Mas então, o assunto da semana é o projeto de lei, ainda não aprovado, que fala da possibilidade da mãe poder, finalmente, passar seu sobrenome aos filhos. Os debates são animadíssimos, o que me faz dar altas gargalhadas. A vida aqui na Itália meio que se resume à frase rir pra não chorar. Acho tristíssimo que um país relativamente desenvolvido tenha chegado aos anos 2000 com essa discriminação ridícula, não importa a antiguidade desse costume. Os tempos mudam e o fato de que eles levem taaaaanto tempo pra assimilar novos costumes, mesmo que melhores do que os velhos costumes, às vezes me entristece, às vezes me diverte. Acho engraçadíssimo é que todo mundo esteja levando tão a sério a coisa da tradição, dos hábitos milenares, etcetera e tal. Eu sou a primeira a levantar o bracinho quando perguntam, tradição é uma coisa legal? Eu acho superlegal, acho que tem mais é que preservar mesmo, mas, por favor, né, só quando tem sentido. Tem sentido um sobrenome desaparecer se todas as filhas de uma geração forem mulheres? É o caso da Martinha, por exemplo, que trabalhou comigo no escritório do Chefe Idiota, lembram? Ela e a irmã são as únicas filhas dos pais delas. Quando casarem, os filhos delas terão só os sobrenomes dos maridos delas. O pai delas é filho único. Ou seja, o sobrenome delas vai deixar de existir. Não é só ridículo, é uma falta de respeito também. Pô, a mulher tem metade da culpa da criança existir, aturou aquela barriga por nove meses, pariu – pariu, gente, parto não é uma coisinha à toa não, né – e não tem direito a pôr a assinatura dela na obra-prima? Poupem-me.

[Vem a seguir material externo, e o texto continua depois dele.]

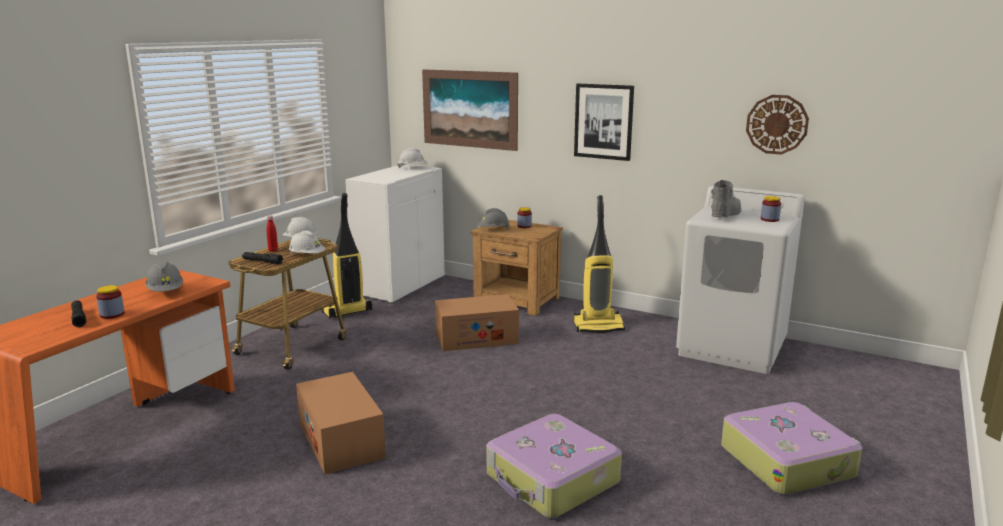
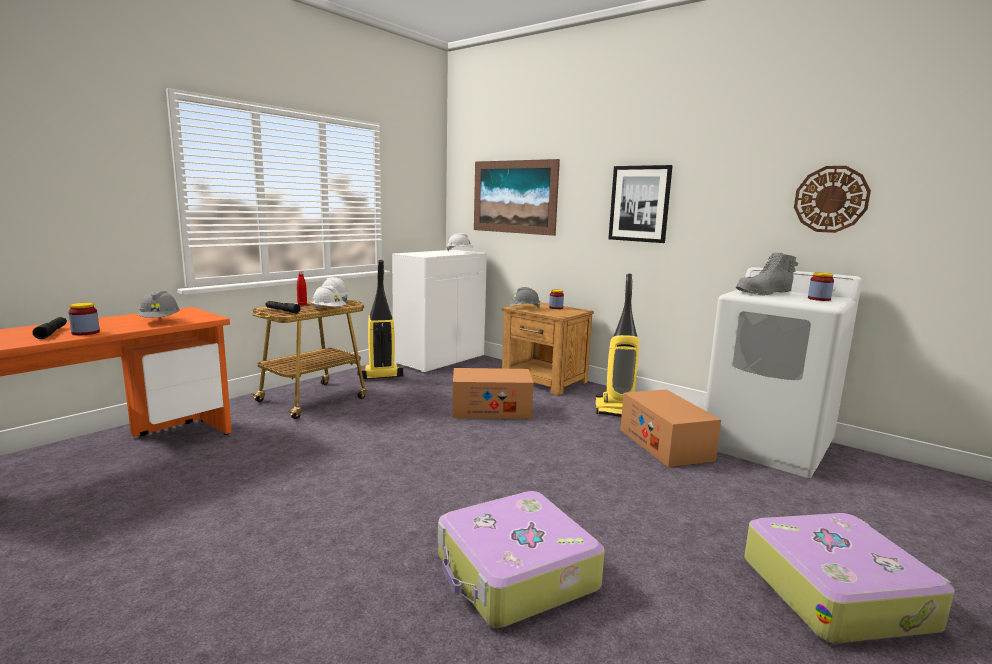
camera: 10 degrees right, 5 degrees down
cardboard box [296,372,386,474] -> cardboard box moved to [620,389,721,467]
grey boot [711,180,741,218] -> grey boot turned 150 degrees counterclockwise [736,252,798,295]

Quero só ver quanto tempo vão levar pra aprovar essa lei.

socorro

Arrumando o escritório aqui de casa desencavei, de modo totalmente involuntário, umas velhas fitas dos Scorpions que o Mirco ouvia quando era adolescente magrelo e rebelde. Sim, Scorpions.

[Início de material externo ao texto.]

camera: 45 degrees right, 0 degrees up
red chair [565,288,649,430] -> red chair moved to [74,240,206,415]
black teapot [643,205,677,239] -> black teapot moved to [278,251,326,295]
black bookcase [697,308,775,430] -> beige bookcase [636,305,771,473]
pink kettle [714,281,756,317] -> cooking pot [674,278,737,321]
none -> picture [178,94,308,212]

Pra quê. Agora sou obrigada a ficar ouvindo aquela mala do vocalista berrando, toda vez que saímos de carro. Maldita nostalgia.

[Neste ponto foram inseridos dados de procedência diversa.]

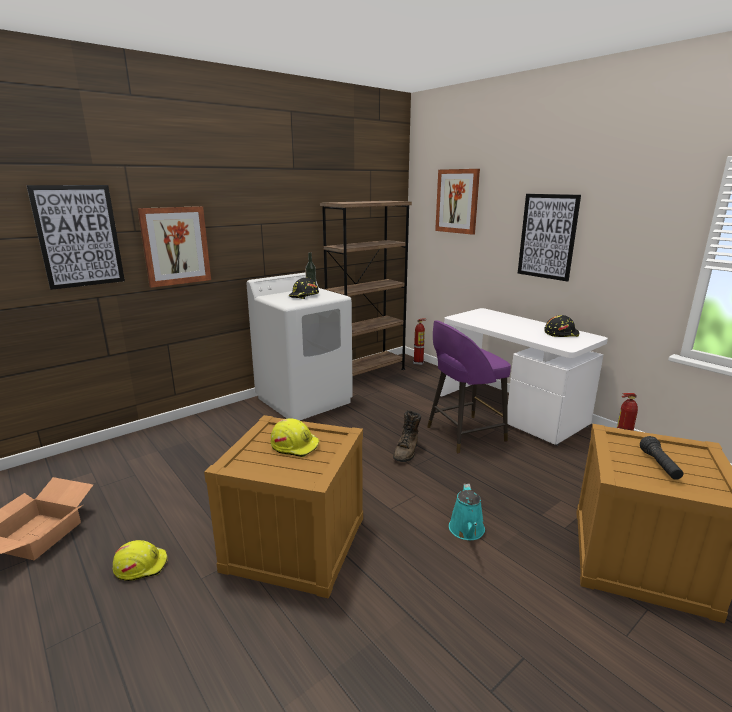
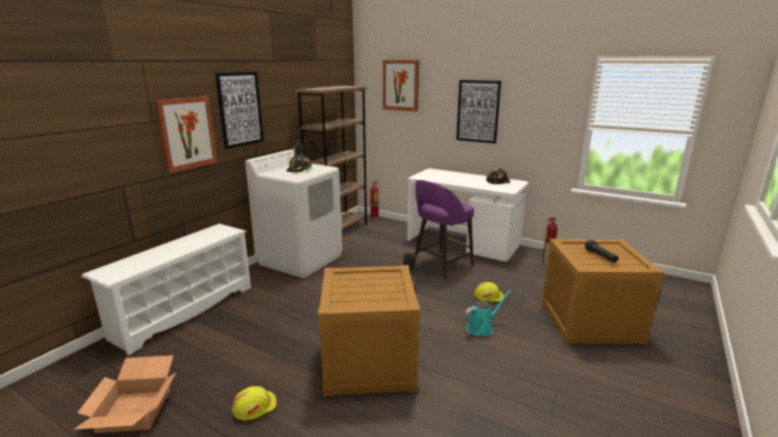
camera: 20 degrees left, 0 degrees up
picture [26,185,125,290] -> picture moved to [215,72,264,149]
yellow hard hat [271,418,319,457] -> yellow hard hat moved to [474,282,504,303]
turquoise watering can [449,484,485,540] -> turquoise watering can turned 105 degrees counterclockwise [464,290,511,336]
none -> white shoe rack [81,224,251,356]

ODEIO cantores homens que têm voz de mulher. Homem tem que ter voz de homem e mulher tem que ter voz de mulher, pô. Axl Rose talvez seja uma exceção.

hihihi

Tô atrasada com os e-mails, foi mal. Pior é que não posso nem inventar desculpa nenhuma, porque vocês tão carecas de saber que eu não tenho nada pra fazer da vida.

**

Pfaender, amigão de faculdade, futuro superurologista, que usou bigode falso de português na colação de grau e que ano que vem casa com a bendita Raquel, futura superginecologista, me mandou essa piada besta que eu adorei, exatamente porque é besta:

O cara se sentia muito sozinho e foi a um pet shop comprar um bichinho de estimação. Mas ele queria uma coisa diferente, original, em vez do beagle nosso de cada dia. Então ele vai e compra uma centopéia. Leva a centopéia pra casa na sua caixinha, felizão, e fica tão contente de ter uma nova amiga que resolve dar um pulo no bar pra tomar um choppinho básico. Claro que, sendo muito bem educado, ele convida a centopéia pra dar uns rolés com ele.

– Centopéia, quer ir tomar um choppinho comigo?

A centopéia nada.

– Ô Centopéia, vamo dar um pulo ali no boteco pra tomar um chopp, jogar uma conversa fora, hein?

A centopéia nem tchum.

– Centopéia, na boa, vamo, cara! Ô CENTOPÉIA! VAMO LÁ!

A centopéia responde, muito pau da vida:

– Eu já ouvi, porra, tô calçando os sapatos!